(Collected data entries)
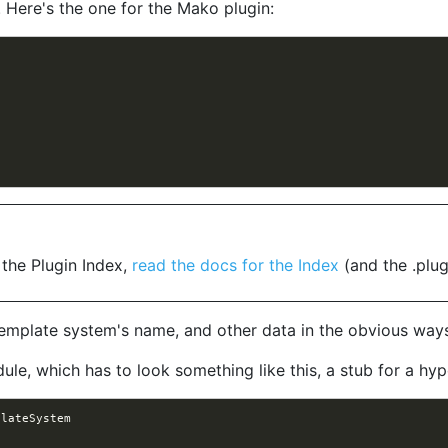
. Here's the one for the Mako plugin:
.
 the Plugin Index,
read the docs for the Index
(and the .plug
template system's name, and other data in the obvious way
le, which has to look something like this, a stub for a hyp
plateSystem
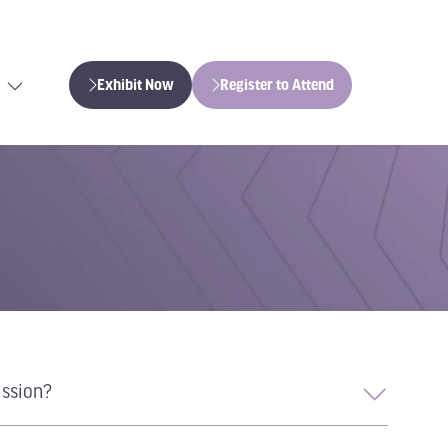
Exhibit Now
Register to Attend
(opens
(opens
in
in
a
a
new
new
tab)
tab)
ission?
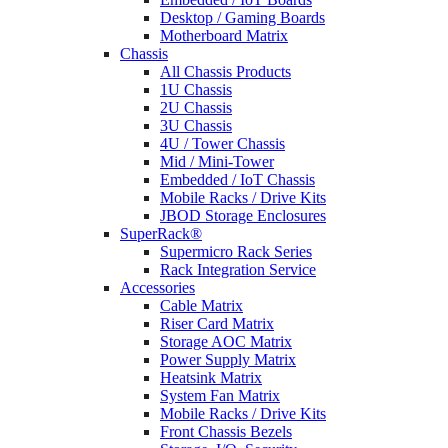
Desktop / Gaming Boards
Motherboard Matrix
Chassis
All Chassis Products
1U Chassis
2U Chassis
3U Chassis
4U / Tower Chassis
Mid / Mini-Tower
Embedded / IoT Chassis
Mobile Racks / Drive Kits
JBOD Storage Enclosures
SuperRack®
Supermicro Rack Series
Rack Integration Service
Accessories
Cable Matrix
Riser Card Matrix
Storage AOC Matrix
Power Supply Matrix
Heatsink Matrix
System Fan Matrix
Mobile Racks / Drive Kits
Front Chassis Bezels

WHAT YOU HAVE TO DO: For each line of the entries that contains the word "Matrix", make a copy.

THE COMPLETED TASK:
Motherboard Matrix
Cable Matrix
Riser Card Matrix
Storage AOC Matrix
Power Supply Matrix
Heatsink Matrix
System Fan Matrix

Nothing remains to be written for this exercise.